Edwin Moses was the most dominant athlete ever in his event, winning 122 consecutive races – including 107 consecutive finals! – and two Olympic gold medals over a nearly 10-year span in the 400-meter hurdles.
But one of the United States’ all-time track stars did not always seem bound for greatness. As a high schooler, he tried football and basketball before settling on track. “I found that I enjoyed individual sports much more,” Moses said in an interview. “Everything is cut and dry; nothing is arbitrary. It’s just a matter of getting to the finish line first.”

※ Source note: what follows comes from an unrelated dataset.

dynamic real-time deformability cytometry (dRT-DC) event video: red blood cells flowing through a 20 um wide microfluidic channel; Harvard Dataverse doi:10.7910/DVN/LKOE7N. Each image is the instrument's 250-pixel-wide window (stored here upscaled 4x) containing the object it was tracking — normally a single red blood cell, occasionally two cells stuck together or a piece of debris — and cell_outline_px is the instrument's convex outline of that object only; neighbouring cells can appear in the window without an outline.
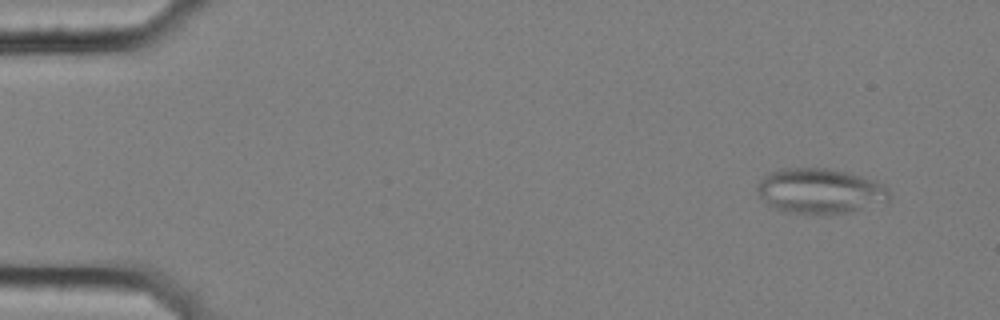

He received an academic to college, choosing to attend Morehouse College – which did field a track team but did not have its own track – and majored in physics. And he arrived on the world stage without much buildup – the Montreal 1976 Olympic Games were his first international meet. But Moses sure made a splash, setting a world record of 47.63 to claim his first gold medal. It was the only gold medal won by an American man in track and field in Montreal.

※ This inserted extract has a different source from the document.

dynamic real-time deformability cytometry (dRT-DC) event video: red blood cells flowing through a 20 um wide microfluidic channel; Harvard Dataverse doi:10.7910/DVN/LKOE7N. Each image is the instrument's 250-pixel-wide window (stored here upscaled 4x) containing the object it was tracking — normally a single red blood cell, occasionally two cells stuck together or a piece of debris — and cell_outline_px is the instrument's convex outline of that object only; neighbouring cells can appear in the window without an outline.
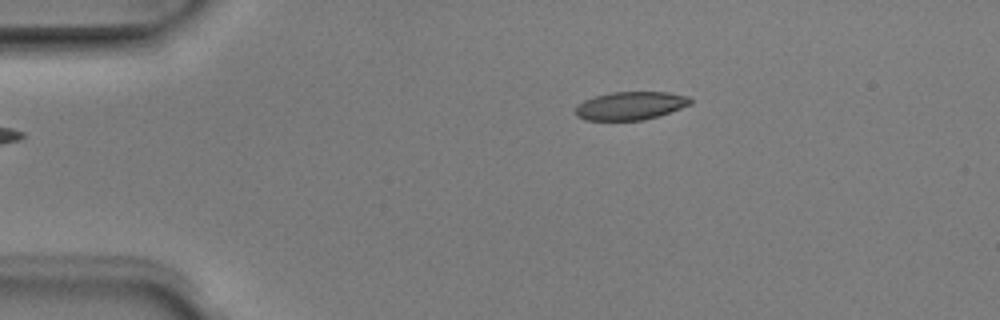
{"species": "Egyptian fruit bat (a non-hibernating species)", "species_latin": "Rousettus aegyptiacus", "temperature_condition": "room temperature", "stored_images_in_passage": 5, "camera_frame_rate_fps": 3000, "um_per_image_px": 0.085, "animal": {"sex": "male"}, "frame": {"image": 1, "passage_image": 5, "time_ms": 1.333, "image_size_px": [1000, 320], "cell_outline_px": [[692, 104], [644, 120], [584, 120], [576, 116], [576, 104], [584, 100], [596, 96], [612, 92], [668, 92], [688, 96], [692, 100]], "centroid_in_image_um": [53.57, 8.98], "position_along_channel_um": 31.4, "area_um2": 18.79}}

“In 1974 or 1975, if someone had told me I was going to be an Olympic champion, I would not have believed it,” Moses said years later. “Even in 1976, I’d not have believed it.”

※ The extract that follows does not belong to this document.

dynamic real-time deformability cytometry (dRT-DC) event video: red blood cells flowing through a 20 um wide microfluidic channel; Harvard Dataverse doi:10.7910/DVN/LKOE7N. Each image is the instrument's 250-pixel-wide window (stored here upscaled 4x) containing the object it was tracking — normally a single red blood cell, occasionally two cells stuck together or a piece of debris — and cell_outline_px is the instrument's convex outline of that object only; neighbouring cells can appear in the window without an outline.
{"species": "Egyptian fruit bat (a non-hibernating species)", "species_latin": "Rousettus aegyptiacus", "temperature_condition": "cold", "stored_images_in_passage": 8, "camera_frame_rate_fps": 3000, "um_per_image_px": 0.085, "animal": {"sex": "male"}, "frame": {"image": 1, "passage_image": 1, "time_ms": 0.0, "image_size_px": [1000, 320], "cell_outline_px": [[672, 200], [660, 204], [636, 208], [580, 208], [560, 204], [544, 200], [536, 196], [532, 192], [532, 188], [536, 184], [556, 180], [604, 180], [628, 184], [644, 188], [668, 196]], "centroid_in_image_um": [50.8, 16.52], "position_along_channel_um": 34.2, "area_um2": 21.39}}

The American boycott of the Moscow 1980 Olympic Games prevented Moses from defending his gold medal, but he was back atop the medal podium at the Los Angeles 1984 Olympic Games, where he also was selected to say the Olympic Oath.
Moses’ winning streak came to an end in 1987. At the Seoul 1988 Olympic Games, Moses took bronze in the 400-meter hurdles, even though his time was faster than his gold medal runs in 1976 and 1984.
Moses earned a graduate degree from Pepperdine University and later became a leading sports activist. He was chairman of the Laureus World Sports Academy and was outspoken in the effort to purge performance-enhancing drugs from track and field.